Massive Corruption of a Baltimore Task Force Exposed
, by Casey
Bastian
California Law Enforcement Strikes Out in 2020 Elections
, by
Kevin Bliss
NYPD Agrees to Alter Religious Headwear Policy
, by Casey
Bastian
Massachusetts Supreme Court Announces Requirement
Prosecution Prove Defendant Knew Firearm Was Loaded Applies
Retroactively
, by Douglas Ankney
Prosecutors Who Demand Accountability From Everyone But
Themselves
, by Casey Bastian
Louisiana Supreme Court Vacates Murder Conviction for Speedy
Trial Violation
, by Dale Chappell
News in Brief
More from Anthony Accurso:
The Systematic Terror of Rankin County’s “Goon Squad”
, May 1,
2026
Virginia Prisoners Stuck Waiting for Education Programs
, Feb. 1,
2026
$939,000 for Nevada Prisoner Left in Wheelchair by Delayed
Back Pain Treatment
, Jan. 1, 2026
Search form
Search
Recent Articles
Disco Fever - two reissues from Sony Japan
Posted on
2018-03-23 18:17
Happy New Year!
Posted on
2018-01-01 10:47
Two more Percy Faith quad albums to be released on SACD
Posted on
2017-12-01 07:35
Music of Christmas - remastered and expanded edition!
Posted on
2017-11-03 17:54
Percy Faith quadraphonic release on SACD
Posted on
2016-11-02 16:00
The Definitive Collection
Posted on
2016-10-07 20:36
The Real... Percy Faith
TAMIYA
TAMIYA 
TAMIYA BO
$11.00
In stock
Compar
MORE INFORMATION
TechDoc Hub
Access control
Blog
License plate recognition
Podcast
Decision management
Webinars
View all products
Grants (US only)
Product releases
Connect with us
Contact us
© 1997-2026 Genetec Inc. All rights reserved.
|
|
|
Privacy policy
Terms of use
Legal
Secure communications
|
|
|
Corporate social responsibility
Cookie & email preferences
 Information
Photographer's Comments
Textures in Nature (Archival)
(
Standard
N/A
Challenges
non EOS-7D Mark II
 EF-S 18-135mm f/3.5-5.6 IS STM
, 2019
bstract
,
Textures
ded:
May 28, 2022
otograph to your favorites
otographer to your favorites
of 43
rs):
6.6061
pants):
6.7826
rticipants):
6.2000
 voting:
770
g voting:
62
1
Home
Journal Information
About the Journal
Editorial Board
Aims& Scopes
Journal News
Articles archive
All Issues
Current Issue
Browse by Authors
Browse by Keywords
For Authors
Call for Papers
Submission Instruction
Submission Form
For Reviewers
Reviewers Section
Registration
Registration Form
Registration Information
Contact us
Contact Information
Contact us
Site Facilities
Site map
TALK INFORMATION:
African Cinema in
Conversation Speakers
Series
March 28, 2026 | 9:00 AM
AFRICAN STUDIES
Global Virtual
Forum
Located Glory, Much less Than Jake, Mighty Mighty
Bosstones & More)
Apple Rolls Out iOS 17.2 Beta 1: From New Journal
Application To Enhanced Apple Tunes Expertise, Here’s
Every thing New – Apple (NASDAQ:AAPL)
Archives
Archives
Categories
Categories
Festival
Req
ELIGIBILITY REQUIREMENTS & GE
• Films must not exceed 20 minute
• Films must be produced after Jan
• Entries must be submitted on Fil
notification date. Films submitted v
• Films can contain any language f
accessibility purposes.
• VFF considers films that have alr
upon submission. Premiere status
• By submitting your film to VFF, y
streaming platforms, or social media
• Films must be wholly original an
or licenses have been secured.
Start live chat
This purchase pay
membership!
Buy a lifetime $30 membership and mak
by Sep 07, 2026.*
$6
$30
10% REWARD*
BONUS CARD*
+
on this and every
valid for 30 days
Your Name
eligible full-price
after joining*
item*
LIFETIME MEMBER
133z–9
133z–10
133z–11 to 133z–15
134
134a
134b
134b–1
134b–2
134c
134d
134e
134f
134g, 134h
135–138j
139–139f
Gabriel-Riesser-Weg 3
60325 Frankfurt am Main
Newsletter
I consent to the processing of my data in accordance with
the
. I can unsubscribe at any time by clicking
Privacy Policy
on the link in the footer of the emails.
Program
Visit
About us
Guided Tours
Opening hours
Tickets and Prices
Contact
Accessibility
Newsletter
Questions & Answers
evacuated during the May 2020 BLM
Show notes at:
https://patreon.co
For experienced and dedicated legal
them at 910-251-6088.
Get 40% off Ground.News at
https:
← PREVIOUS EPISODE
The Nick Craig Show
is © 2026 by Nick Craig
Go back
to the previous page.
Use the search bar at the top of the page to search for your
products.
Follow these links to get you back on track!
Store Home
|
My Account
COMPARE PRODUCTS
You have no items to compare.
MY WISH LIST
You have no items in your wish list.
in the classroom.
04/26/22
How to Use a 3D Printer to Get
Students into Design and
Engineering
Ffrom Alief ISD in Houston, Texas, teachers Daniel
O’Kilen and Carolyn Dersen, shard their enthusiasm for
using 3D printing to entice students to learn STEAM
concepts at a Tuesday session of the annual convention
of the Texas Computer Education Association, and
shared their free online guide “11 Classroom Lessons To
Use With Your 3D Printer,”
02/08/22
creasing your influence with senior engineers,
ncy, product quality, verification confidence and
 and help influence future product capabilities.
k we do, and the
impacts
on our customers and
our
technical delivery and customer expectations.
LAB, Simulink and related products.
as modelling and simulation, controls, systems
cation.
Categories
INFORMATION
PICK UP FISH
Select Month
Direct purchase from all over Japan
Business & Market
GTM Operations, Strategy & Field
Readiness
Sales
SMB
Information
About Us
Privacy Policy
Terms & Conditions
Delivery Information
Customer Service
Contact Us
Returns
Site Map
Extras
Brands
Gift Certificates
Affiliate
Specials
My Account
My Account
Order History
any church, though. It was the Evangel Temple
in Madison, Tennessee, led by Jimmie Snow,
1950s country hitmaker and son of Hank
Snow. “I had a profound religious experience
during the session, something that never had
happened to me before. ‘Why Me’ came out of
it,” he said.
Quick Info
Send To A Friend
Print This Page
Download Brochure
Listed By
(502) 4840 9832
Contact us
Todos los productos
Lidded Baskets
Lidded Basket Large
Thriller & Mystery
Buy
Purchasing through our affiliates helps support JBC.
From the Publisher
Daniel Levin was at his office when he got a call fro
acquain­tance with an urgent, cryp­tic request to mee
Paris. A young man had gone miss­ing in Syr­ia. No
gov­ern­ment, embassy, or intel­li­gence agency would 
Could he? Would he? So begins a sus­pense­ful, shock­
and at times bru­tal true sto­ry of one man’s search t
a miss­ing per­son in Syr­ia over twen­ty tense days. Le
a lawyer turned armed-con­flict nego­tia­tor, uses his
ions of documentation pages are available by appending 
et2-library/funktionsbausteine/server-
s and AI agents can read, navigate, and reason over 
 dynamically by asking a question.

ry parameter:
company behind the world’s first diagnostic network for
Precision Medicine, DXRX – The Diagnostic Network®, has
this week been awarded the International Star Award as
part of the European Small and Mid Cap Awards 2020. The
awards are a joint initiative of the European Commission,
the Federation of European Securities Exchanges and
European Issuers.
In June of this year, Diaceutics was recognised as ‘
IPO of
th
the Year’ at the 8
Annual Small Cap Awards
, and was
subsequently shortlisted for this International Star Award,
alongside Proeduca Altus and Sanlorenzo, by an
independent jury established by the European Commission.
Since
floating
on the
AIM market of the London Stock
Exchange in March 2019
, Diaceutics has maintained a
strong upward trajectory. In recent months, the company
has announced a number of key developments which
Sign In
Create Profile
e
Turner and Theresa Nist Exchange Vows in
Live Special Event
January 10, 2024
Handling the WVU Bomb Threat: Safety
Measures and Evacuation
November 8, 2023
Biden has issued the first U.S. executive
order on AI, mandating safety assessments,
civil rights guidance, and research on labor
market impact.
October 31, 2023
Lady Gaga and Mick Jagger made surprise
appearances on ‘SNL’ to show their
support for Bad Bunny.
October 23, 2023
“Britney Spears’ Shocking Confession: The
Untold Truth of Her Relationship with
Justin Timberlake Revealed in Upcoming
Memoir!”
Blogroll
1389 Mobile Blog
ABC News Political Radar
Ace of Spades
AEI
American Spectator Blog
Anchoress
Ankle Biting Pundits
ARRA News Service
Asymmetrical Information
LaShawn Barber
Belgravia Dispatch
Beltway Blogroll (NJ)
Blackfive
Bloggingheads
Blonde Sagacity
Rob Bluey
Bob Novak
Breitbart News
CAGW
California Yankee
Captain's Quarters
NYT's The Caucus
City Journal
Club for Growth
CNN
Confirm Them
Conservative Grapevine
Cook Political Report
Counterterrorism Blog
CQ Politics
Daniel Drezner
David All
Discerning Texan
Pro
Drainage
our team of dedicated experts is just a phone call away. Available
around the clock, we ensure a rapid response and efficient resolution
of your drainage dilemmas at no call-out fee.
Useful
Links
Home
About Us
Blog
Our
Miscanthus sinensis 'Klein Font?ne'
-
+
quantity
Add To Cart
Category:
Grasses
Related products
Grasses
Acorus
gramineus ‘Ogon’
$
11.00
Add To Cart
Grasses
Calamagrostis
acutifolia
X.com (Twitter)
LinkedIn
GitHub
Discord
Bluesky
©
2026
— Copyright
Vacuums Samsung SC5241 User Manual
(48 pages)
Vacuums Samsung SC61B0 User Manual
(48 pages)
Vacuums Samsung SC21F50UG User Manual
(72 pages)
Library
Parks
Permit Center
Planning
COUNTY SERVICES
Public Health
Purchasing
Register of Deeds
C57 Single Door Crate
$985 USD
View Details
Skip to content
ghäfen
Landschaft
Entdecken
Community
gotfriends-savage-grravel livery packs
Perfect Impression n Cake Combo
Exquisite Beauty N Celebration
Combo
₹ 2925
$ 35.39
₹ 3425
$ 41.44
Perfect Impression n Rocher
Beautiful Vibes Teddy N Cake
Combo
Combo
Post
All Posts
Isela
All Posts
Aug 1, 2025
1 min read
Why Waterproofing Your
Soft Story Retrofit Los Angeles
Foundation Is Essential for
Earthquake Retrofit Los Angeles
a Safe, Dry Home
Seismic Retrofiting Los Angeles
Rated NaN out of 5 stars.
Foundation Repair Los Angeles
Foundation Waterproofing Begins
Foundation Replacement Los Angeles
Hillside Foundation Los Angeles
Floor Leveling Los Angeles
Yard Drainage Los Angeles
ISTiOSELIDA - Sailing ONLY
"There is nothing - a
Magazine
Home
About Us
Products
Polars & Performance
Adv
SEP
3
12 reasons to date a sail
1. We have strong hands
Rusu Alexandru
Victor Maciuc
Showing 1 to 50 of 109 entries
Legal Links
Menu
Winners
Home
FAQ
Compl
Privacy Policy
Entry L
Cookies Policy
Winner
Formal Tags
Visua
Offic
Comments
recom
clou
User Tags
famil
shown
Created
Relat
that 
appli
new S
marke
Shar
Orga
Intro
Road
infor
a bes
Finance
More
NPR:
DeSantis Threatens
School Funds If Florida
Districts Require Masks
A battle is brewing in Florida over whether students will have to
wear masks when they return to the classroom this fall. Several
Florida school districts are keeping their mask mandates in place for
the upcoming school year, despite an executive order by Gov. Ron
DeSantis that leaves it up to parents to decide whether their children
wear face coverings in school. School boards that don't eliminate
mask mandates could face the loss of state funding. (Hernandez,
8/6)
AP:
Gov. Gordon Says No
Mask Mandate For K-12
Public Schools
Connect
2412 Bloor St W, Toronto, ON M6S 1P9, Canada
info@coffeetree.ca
________
Task item »
Transcribe the lines from the very first one through the line containing "Massachusetts Supreme Court", with both ends included, keeping every character and line break as it appears.

Written response »
Massive Corruption of a Baltimore Task Force Exposed
, by Casey
Bastian
California Law Enforcement Strikes Out in 2020 Elections
, by
Kevin Bliss
NYPD Agrees to Alter Religious Headwear Policy
, by Casey
Bastian
Massachusetts Supreme Court Announces Requirement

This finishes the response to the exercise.